Ahmad Vasel, PhD
Assistant Professor of Mechanical Engineering
Dr. Vasel-Be-Hagh joined TN Tech’s Mechanical Engineering Department in Fall 2017. He is the founder and principle investigator of the Fluid Mechanics Research Laboratory. His research interests include fluids mechanics, heat transfer, and thermodynamics for engineering applications, particularly energy conversion and storage technologies.

Current Research Assistants / Students

Madison Dittner
M.Sc. Student (Summer 2018 – present)
Madison’s research is focused on developing a numerical platform for geometry optimization. Madison has developed a Genetic Algorithm that employs two commercial software packages (ANSYS and Solidworks). The GA model assigns values to the parameters that are used to characterize the geometry of interest. Solidworks makes the geometry and forwards it to ANSYS. Fluent module of ANSYS develops a CFD simulation for the new geometry and forwards results of interest back to the GA model. GA uses the simulation results to modify the geometric parameters. This continues until the optimal geometry is research. Madison uses TN Tech’s high-performance computing cluster to conduct CFD simulations.

Cody Long
M.Sc. Student (Fall 2018 – present)
Cody studies flow over a finite, buoyant, flexible cylinder that is free to oscillate within the turbulent boundary layer of a solid bed. Cody’s research, which is based on computational fluid dynamics, is crucial for many engineering applications, including design and development of a specific offshore power-generating energy storage. We have come up with a pretty easy, but effective strategy for developing two-way fluid-structure simulations where the structure (a cylinder in Cody’s research) freely responds to the flow.

Ryan Nash
M.Sc. Student (Fall 2018 – present)
Ryan develops technologies to steer wake of wind turbines in order to improve performance of utility-scale wind farms as a whole. Ryan designed, fabricated, and programmed the fully automated, 3D traverse system that is currently being used at the research wind tunnel. He greatly contributed to design and fabrication of the rest of the the wind tunnel too. Ryan uses our research wind tunnel to conduct his research.

Reza Nouri
PhD Student (Spring 2019 – present)
Reza studies aerodynamics of wind farms using Large Eddy Simulations.


Douglas Clark
PhD Student (Summer 2018 – present)
Doug is pursuing his Ph.D. degree while holding a full-time position as an R&D staff member at ORNL. Doug’s research is concerned with characterization of Uranium aerosols..


Yang Zhao
M.Sc.

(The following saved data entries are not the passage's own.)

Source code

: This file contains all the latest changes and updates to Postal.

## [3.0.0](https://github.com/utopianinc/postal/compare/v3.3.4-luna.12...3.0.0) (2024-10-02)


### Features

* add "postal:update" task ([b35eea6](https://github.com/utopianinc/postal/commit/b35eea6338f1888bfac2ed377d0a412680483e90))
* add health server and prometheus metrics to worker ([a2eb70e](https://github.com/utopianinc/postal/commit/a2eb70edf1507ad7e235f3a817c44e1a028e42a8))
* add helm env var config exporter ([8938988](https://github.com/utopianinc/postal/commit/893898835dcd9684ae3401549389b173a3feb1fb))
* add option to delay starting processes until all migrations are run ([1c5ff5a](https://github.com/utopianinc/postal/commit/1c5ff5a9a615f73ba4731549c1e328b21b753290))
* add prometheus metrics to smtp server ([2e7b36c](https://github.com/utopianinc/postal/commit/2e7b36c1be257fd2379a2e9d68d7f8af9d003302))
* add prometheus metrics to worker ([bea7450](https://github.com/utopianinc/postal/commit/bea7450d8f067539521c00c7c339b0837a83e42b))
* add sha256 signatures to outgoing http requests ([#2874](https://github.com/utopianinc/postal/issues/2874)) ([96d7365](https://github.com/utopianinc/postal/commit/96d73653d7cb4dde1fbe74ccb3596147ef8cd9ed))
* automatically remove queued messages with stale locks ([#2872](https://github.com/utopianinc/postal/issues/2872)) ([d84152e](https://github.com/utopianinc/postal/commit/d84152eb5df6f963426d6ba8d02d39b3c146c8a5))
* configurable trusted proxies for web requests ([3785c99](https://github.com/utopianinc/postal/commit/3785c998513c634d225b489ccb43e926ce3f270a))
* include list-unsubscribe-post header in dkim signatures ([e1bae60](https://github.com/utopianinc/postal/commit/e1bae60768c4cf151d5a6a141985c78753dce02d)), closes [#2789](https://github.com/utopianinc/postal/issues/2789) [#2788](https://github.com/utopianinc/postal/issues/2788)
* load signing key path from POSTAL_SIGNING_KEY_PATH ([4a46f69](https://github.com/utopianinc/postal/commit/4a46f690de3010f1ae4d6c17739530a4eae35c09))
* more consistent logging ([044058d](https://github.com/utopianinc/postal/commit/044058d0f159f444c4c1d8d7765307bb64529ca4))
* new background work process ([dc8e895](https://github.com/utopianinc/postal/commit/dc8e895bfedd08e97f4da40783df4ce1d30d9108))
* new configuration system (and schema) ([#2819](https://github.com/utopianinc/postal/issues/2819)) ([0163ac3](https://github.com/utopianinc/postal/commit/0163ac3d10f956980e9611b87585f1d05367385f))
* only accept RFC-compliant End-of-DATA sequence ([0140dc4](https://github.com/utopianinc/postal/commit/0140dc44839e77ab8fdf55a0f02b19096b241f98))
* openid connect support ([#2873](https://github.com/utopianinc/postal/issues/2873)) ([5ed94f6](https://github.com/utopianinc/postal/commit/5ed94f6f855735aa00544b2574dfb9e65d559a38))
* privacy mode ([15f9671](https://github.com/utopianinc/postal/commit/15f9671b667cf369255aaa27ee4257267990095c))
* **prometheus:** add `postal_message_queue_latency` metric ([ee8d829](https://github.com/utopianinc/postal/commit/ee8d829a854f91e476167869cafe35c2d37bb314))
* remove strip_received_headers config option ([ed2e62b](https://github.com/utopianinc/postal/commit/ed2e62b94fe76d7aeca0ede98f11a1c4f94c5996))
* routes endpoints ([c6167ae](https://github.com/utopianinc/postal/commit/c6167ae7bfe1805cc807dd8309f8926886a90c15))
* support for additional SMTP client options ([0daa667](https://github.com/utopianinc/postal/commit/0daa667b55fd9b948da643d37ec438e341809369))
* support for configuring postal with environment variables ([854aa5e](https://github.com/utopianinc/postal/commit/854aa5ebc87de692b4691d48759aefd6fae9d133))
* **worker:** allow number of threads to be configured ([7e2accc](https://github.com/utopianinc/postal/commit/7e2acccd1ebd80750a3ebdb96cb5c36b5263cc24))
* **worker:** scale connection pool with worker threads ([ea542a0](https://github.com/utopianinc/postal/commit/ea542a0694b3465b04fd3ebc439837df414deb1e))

Student (Spring 2020 – present)
Yang  is researching whether adding control surfaces to the blades causes the individual efficiency of wind turbines to improve, or their aerodynamic interactions with their downstream counterparts to decrease..


Logan Unsere 
Research Assistant (Spring 2019 – present)
Logan is investigating potential options for enhancing power production of vertical axis wind turbines. Logan’s research received TN Tech’s CISE (Creative Inquiry Summer Experience) grant.  


Andrew Davis 
Research Assistant (Summer 2019 – present)
Andrew investigates aerodynamics of damaged wings. 



Joshua Nichols
Research Assistant (Summer 2019 – present)
Josh assists FMRL with computer programming and software development. Josh also assists us with developing user interfaces for some of our sponsored projects. 



Adam Becklehimer
Research Assistant (Fall 2019 – present)
Adam, a computer science major, assists FMRL with applying Machine Learning to Mechanical Engineering applications..

Stephen Foltz
Research Assistant (Spring 2020 – present)
Steven is developing a detailed design for an underwater power-generating energy storage concept. This detailed design requires him to conduct extensive thermodynamics, heat transfer, dynamics, and solid mechanics analyses..



Former Research Assistants / Students

Trenton Preston 
Research Assistant (Summer 2018)
Trenton received CISE (Creative Inquiry Summer Experience) grant to research the potential impact of buoyant vortex rings on floating objects.